Proposta de Guedes amplia desigualdade e prejudica classe média

Coordenador do programa de governo de Jair Bolsonaro, o economista Paulo Guedes disse em reunião fechada que quer estabelecer uma alíquota única de Imposto de Renda de 20% para pessoas físicas e jurídicas. A informação está na Folha de S. Paulo desta quarta (19) e gerou polêmica, já que isso significaria acabar com a progressividade do tributo, ampliando desigualdades. Caso não haja aumento da faixa de isenção, há risco de ocorrer transferência de renda da classe média para os ricos.

“Essa proposta é inacreditável, é péssima, porque desconsidera a possibilidade de progressividade e de equidade nesse tributo. Os impostos sobre renda e propriedade são os que têm grande capacidade de reduzir desigualdade.

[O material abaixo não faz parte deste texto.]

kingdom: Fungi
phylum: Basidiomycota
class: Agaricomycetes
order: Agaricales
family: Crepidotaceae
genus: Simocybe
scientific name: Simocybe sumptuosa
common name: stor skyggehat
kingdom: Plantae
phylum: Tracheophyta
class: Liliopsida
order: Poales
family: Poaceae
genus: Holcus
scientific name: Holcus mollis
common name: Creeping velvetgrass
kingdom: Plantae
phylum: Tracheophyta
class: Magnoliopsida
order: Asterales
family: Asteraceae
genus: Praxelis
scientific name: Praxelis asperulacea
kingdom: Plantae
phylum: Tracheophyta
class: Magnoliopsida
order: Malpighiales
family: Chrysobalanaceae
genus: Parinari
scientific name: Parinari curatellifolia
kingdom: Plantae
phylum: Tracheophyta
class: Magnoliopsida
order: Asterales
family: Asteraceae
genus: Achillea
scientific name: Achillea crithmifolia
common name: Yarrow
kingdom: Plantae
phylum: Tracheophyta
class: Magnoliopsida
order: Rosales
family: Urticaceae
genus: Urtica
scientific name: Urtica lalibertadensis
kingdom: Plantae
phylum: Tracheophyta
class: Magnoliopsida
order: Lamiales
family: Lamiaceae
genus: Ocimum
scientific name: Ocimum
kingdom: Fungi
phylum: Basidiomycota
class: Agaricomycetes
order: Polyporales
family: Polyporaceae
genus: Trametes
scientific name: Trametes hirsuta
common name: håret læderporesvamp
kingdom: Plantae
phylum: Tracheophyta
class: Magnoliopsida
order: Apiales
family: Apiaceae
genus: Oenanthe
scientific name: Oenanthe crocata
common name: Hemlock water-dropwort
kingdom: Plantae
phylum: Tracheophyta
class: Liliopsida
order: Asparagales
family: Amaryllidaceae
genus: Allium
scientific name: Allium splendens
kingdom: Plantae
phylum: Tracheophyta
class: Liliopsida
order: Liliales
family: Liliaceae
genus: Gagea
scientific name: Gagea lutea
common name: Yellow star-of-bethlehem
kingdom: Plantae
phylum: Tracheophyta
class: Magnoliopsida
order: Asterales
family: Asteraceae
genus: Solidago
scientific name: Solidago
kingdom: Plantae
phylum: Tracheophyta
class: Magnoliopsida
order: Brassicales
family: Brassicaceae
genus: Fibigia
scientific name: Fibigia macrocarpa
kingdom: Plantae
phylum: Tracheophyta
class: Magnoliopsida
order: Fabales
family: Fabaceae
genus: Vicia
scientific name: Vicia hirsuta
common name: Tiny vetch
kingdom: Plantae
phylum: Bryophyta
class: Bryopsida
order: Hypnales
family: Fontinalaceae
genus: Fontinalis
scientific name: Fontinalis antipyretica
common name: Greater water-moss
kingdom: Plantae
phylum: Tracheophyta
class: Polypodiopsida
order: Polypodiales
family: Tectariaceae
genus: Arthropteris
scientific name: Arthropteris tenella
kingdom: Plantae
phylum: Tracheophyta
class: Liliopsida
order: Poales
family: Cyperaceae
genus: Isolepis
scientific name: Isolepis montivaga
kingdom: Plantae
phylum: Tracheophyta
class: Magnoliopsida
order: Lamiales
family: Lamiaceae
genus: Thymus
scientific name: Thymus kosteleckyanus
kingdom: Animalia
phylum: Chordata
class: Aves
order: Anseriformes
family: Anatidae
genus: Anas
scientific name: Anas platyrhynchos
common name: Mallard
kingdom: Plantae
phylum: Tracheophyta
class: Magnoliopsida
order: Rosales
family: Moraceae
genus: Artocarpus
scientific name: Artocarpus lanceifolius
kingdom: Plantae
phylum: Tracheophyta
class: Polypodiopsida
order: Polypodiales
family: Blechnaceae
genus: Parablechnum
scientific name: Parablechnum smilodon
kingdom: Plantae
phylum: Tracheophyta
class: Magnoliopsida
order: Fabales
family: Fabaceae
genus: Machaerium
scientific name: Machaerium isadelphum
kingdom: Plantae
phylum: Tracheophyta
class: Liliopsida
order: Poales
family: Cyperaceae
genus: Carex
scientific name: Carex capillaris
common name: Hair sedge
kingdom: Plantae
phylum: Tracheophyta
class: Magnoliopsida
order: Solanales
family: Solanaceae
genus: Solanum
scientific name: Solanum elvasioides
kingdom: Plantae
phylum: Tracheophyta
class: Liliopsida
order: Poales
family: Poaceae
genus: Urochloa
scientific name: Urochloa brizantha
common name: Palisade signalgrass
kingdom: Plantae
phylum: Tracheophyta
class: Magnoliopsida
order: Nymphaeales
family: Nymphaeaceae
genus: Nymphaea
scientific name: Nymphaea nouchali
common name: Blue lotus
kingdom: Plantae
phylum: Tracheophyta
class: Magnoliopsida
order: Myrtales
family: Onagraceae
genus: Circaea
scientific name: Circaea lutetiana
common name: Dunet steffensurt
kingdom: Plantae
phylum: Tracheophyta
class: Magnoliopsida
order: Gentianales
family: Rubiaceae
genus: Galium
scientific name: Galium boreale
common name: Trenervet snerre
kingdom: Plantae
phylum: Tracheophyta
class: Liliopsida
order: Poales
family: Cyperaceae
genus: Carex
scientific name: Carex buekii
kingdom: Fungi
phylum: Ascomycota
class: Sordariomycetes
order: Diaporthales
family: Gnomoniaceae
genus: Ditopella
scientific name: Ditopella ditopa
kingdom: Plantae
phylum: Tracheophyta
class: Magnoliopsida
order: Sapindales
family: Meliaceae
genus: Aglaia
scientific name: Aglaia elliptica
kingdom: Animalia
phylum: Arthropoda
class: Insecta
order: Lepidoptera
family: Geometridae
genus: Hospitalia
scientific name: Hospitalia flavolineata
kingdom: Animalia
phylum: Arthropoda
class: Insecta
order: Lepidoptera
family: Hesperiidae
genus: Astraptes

Ter uma alíquota única quebra todas essas possibilidades e vai na direção contrária do que vemos no resto do mundo”, critica a assessora política do Instituto de Estudos Socioeconômicos (Inesc), Grazielle David, em entrevista ao Portal Vermelho.

Atualmente, o Imposto de Renda é cobrado por faixas. Os contribuintes que recebem entre 1.903 e 2.826 são taxados em 7,5% de sua renda; aqueles que ganham de 2.826 até 3.751, pagam 15%; de 3.751 até 4.664, 22,5%; e, acima de 4.664, 27,5%.

Embora a proposta de Guedes não tenha sido detalhada no texto da coluna de Mônica Bergamo na Folha, implementar a taxa única de Imposto de Renda significa que, independente de receberem R$ 2 mil ou R$ 130 mil por mês, todos os contribuintes do Imposto de Renda pagarão os mesmos 20% de imposto. É um passo atrás na busca por justiça tributária, num país em que os impostos já pesam bem mais sobre os mais pobres.

E, caso não haja um aumento da parcela da população que hoje é isenta de pagar o tributo, a mudança significará ampliar ainda mais a tributação para os que ganham menos e hoje se enquadram nas duas primeiras faixas – a grande maioria da população – e reduzi-la para aqueles que recebem mais e estão nas duas últimas faixas atuais.

Em detalhes, seria diminuir o percentual do tributo para quem recebe a partir de sete salários mínimos, e aumentar para quem tem renda entre dois e sete salários mínimos. Na prática, uma desoneração do Imposto de Renda de Pessoa Física em benefício de quem recebe mais e em prejuízo de quem recebe menos. Um agrado da campanha de Bolsonaro para os mais ricos.

Algumas simulações de economistas sugerem que mais de 13,5 milhões de contribuintes seriam prejudicados. Além disso, haveria perda de arrecadação de R$ 7,6 bilhões.

“Com a taxa única de Imposto de Renda proposta pelo candidato Jair Messias Bolsonaro (PSL), a alíquota de quem ganha até R$ 2,8 mil saltaria de 7,5% para 20%. Enquanto isso, quem ganha acima de R$ 4,6 mil teria redução de 7,5 pontos percentuais na taxa. Essa redução na taxa inclui as altas rendas, como quem ganha R$ 135 mil por mês. Você acha isso justo?”, questiona o movimento Reforma Tributária Solidária, em sua página no Facebook.

Segundo Grazielle, é importante que exista maior alinhamento e equidade entre pessoa física e jurídica, até para evitar distorções como o fenômeno da pejotização. “Mas isso não pode ser feito tendo uma alíquota única no IR de pessoa física, anulando o papel desse tributo na redução das desigualdades”, aponta.

Ela destaca que quem defende o papel da política fiscal na redução da desigualdade não é só a esquerda, como tentam fazer parecer algumas candidaturas, mas também instituições ortodoxas. “Entidades como FMI têm defendido que a política fiscal, tanto na tributação quanto no gasto social, promova redução de desigualdade. Para isso, deve ter diferentes alíquotas para a pessoa física, de maneira que se garanta a capacidade contributiva e a progressividade”, defende.

Em um país como o Brasil, a ideia do liberal Paulo Guedes – inspirada no economista Milton Friedman – deve aumentar ainda mais o fosso que separa pobres e ricos. "O projeto do Paulo Guedes é o do (presidente Michel) Temer ao quadrado. Fundamentalista e neoliberal. Teria ou terá um efeito catastrófico em uma sociedade desigual como a nossa. Vamos tender para o apartheid social. É insustentável", aponta o professor de Economia da Unicamp, Padro Rossi, em entrevista à Carta Capital.